The leader’s gaze raked over her form and Flux held her breath. “Right. Like she just came out of nowhere.”
Flux figured that it should be obvious to anyone with half a brain that she had come out of nowhere; her white tank top and pants didn’t exactly scream business casual. But they didn’t seem to notice, even when the hostages themselves gave her puzzled stares. So she was declared harmless, shoved towards one of the office chairs, and told that if she moved again, she’d get a bullet through her skull.

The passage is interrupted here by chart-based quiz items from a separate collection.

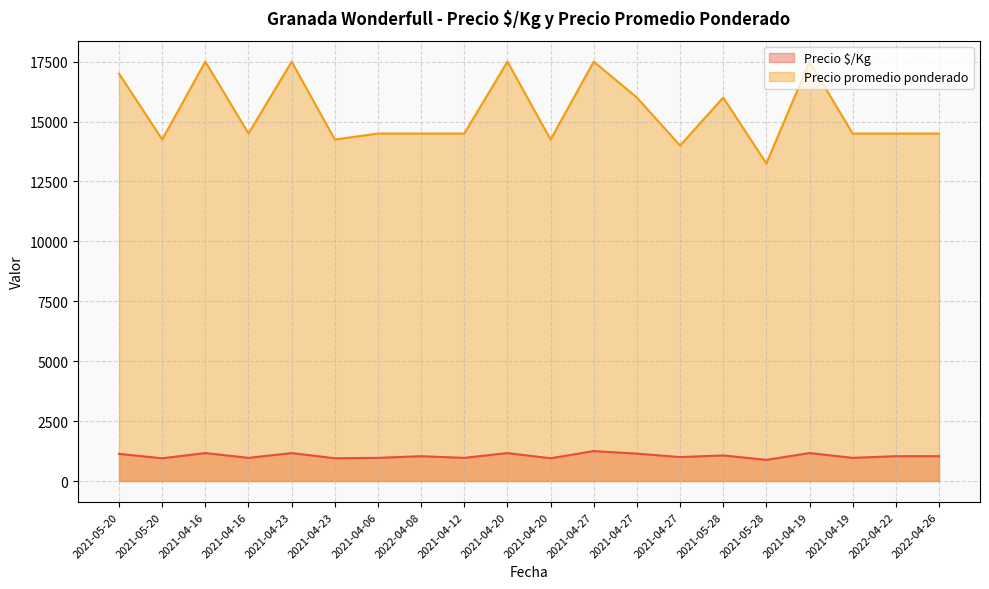

Is it true that Precio promedio ponderado equals 13250 at 2021-05-28?

True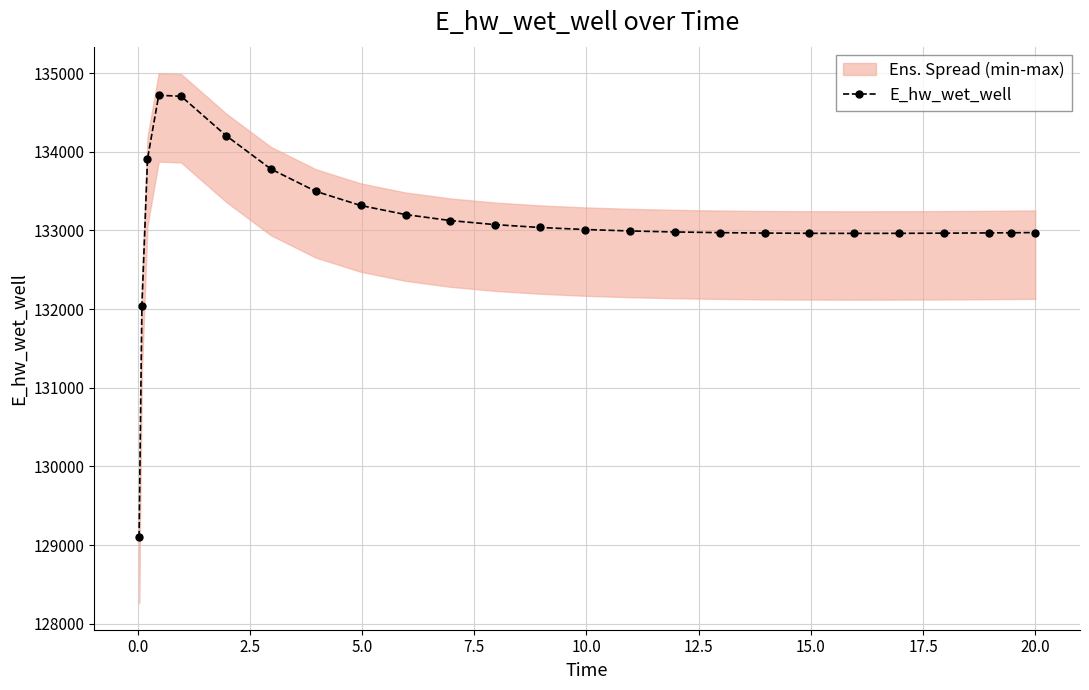

What is the average value?

133095.5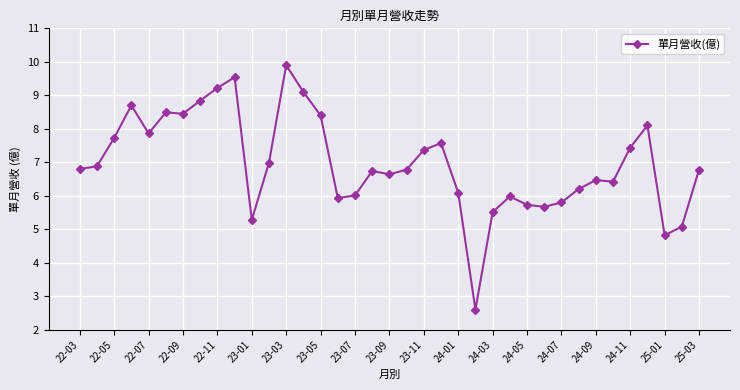

What is the value of the 10th point from the left?

9.5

After that, they forgot about her, the leader returning to his ransom demands, the rest continuing their heavy pacing in a circuit around the room watching the double doors and drawn blind windows. Flux made sure not to draw any more attention to herself when she shifted in her chair to make sure that her teammates got a good look at the room and everyone in it.
Minutes dragged on as the leader became louder and more terse on the phone. The room started to stink of sweat as the mayor, city council and the rest of the hostages picked up on their captor’s anger. Some tried as hard as Flux not to draw attention to themselves; others were crying.
As more minutes passed, it became harder and harder for Flux not to act. She glanced at the table, wishing she’d been able to keep her earpiece so she could at least hear what was going on even if she couldn’t talk. The team should have been here by now, and she figured that they must have run into some unexpected trouble somewhere.
When an explosion shook the building and rattled the windows, she knew that she was right. The leader yelled into the cell phone in a red-faced rage, “You tell those spandex wearing assholes if they don’t back off, we’re going to start killing people.”